Greek Texts as a Mirror of Hellenic Prejudice
Any attempt to reconstruct the intimate life of the ancient Persians solely through texts written by their western neighbours and political adversaries demands rigorous critical analysis. The Greeks looked at the Persians through the lens of their polis prejudices, their own ideals of masculinity, and their fear of losing freedom.
Each of the authors examined here pursued his own aims. Herodotus asserted the cultural superiority of the Greeks. Aeschylus painted an image of effeminate barbarism. Xenophon ironised about imitation. Plutarch underscored the cruelty of the Persians. Ctesias populated literature with powerful eunuchs. Plato used Persia as a convenient image to set against freedom. Sextus Empiricus illustrated the relativity of morals. Athenaeus compiled others’ claims into an entertaining treatise. None of them set out to give an objective description of a foreign culture.

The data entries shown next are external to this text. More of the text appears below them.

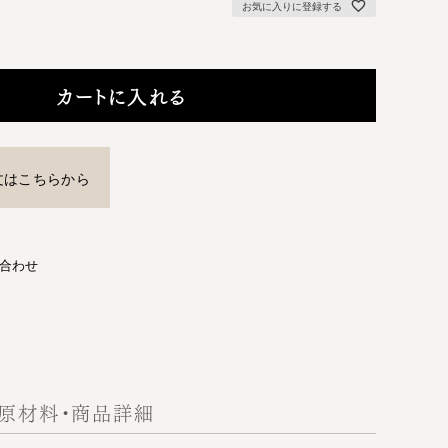
お気に入りに登録する
カートに入れる
文はこちらから
合わせ
原材料・商品詳細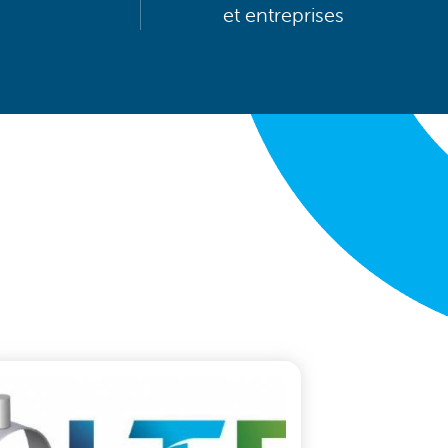
et entreprises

Modern scholarship, drawing on archaeology and Iranian studies, allows the picture to be cleared of centuries of mythological accretion. What emerges in place of a caricatured “kingdom of vice” or a “cradle of tolerance” is a living and contradictory society in which strict Zoroastrian orthodoxy coexisted with the pragmatism of the court, and in which the cosmopolitan nobility lived differently from what the priests prescribed.
References
- Mottahedeh, Roy P. Male Homoerotic Practices in Achaemenid Persia: An Overview. Archai. 2024.
- Lenfant, Dominique. Polygamy in Greek Views of Persians. Greek, Roman, and Byzantine Studies 59. 2019.
- Lenfant, Dominique. Les Perses vus par les Grecs. 2011.
- Forsén, Björn; Lampinen, Antti (eds.). Oriental Mirages: Stereotypes and Identity Creation in the Ancient World. Franz Steiner Verlag.
- Briant, Pierre. From Cyrus to Alexander: A History of the Persian Empire.
- Herodotus. The Histories. Trans. G.C. Macaulay.
- Plato. Symposium. Trans. Harold N. Fowler.
- Sextus Empiricus. Outlines of Scepticism.
- Xenophon. Cyropaedia. Trans. Walter Miller. Loeb Classical Library.
- Ctesias. Persica (fragments). Ed. Dominique Lenfant.
- Athenaeus. Deipnosophistae. Trans. Charles Burton Gulick. Loeb Classical Library.
- Aeschylus. Persians. Trans. Herbert Weir Smyth. Loeb Classical Library.
- Ammianus Marcellinus. Res Gestae. Trans. John C. Rolfe. Loeb Classical Library.
- Bardaisan. Book of the Laws of Countries.